Mark Melliar-Smith, CEO of Molecular Imprints, noted that engineers in the storage sector continue to reduce size and tackle other issues to make affordable, denser memories.
Companies with solid-state solutions are looking at everything from phase change memory and programmable resistors to vertical cell stacking. And magnetic memory makers “aren’t standing still,” he noted. They’re driving a real density up to several gigabits per square inch through smaller memory elements, tinier read-write heads, and perpendicular recording as they battle super paramagnetic effects the deeper they dive.
Molecular Imprints attacks the problem by using a nano-printing system that begins with an imprint mask, coats the wafer surface with a low-viscosity monomer and lowers the mask into the liquid. The liquid fills in the features using capillary action the smaller the features, the better the action, he said. The system illuminates everything to make it solid, and the mask is removed. The process can be done as whole wafer or as step and repeat, he added.
Other executives inevitably turned to their own technology as a salve for industry woes.

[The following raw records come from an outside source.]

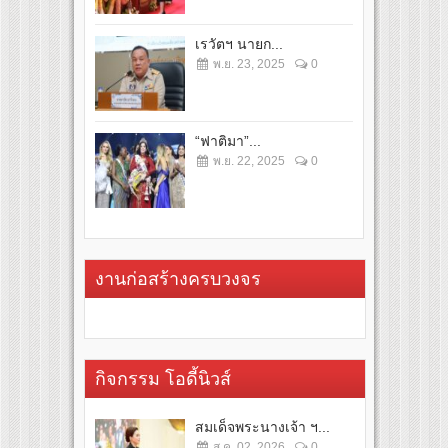
เรวัตฯ นายก...
พ.ย. 23, 2025
0
“ฟาติมา”...
พ.ย. 22, 2025
0
งานก่อสร้างครบวงจร
กิจกรรม โอดี้นิวส์
สมเด็จพระนางเจ้า ฯ...
ส.ค. 02, 2026
0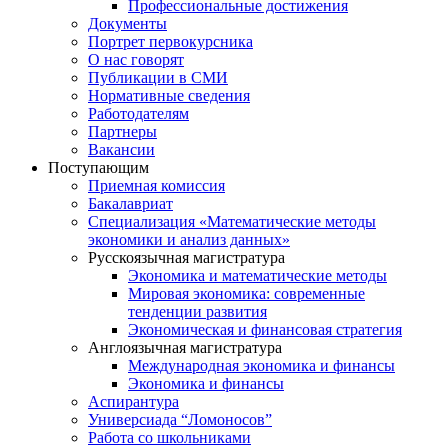
Профессиональные достижения
Документы
Портрет первокурсника
О нас говорят
Публикации в СМИ
Нормативные сведения
Работодателям
Партнеры
Вакансии
Поступающим
Приемная комиссия
Бакалавриат
Специализация «Математические методы
экономики и анализ данных»
Русскоязычная магистратура
Экономика и математические методы
Мировая экономика: современные
тенденции развития
Экономическая и финансовая стратегия
Англоязычная магистратура
Международная экономика и финансы
Экономика и финансы
Аспирантура
Универсиада “Ломоносов”
Работа со школьниками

Dan Mahoney, president and CEO of Renesas Technology America, said his company’s approach to embed MRAM with microcontrollers improves performance and eliminates standby power.

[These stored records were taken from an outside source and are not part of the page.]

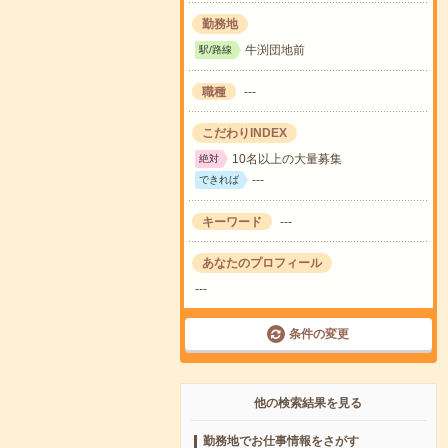
勤務地
牛渕団地前
駅/路線
職種
---
こだわりINDEX
10名以上の大量募集
絶対
---
できれば
キーワード
---
あなたのプロフィール
---
条件の変更
他の検索結果を見る
勤務地でお仕事情報をさがす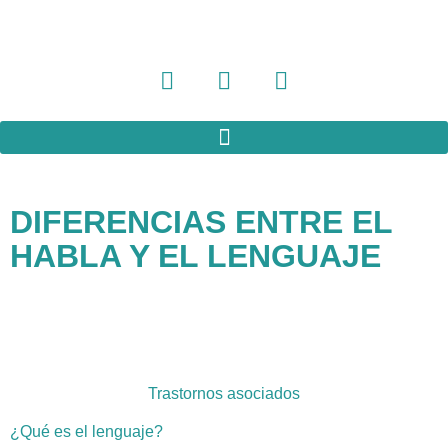
DIFERENCIAS ENTRE EL
HABLA Y EL LENGUAJE
Trastornos asociados
¿Qué es el lenguaje?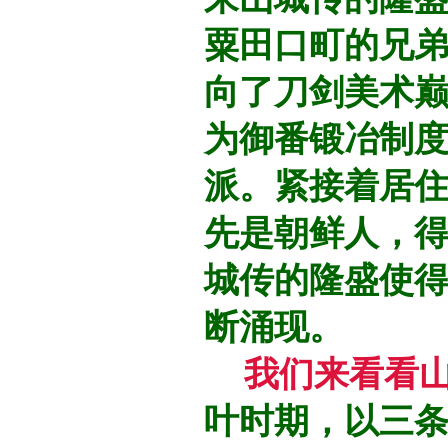
粟田口町的兄
向了刀剑美术
为御番锻冶制
派
。紧接着居
先是朝鲜人，得
城传的隆盛使
断涌现。
我们来看看
叶时期，以三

Gavrielov touted the benefits of “targeted design platforms,” such as FPGAs that are flexible enough to adapt to a multiplicity of applications and offer fast time to market, performance, and potentially lower overall costs.
SRC’s Sumney (pictured) noted the biggest challenge to innovation though comes in research because companies for more than a decade have been squeezing R&D; as a percentage of revenues and the federal government has cut back support for basic research.
“We must invest now [in research], otherwise we will become stagnant as an industry,” said Sumney, who called for better cooperation between industry, government, and universities to fund and drive innovation from the ground up.
“Has the industry turned mature? I don’t think anybody can claim it has. No, there’s plenty of road ahead if we share the wheel and reduce the costs,” he said.
The road ahead
It was Ruiz, kicking off the conference, who illuminated the need for a change in thinking. He related a story of the turkey, which is born and fed a regular diet at regular intervals each day. This enables it to grow day after day, remarkably consistently, until one day just before Thanksgiving when it all ends abruptly.
His point: “If you only extrapolate the future based on what happened prior to this downturn, you’re going to be very disappointed,” he said.
Chi-Foon Chan, president and COO at EDA vendor Synopsys, punctuated the tone o the conference with a warning: “There’s no success in just trying to be secure,” he said. “Successful companies have their own time. Successful companies, like people, don’t live forever.”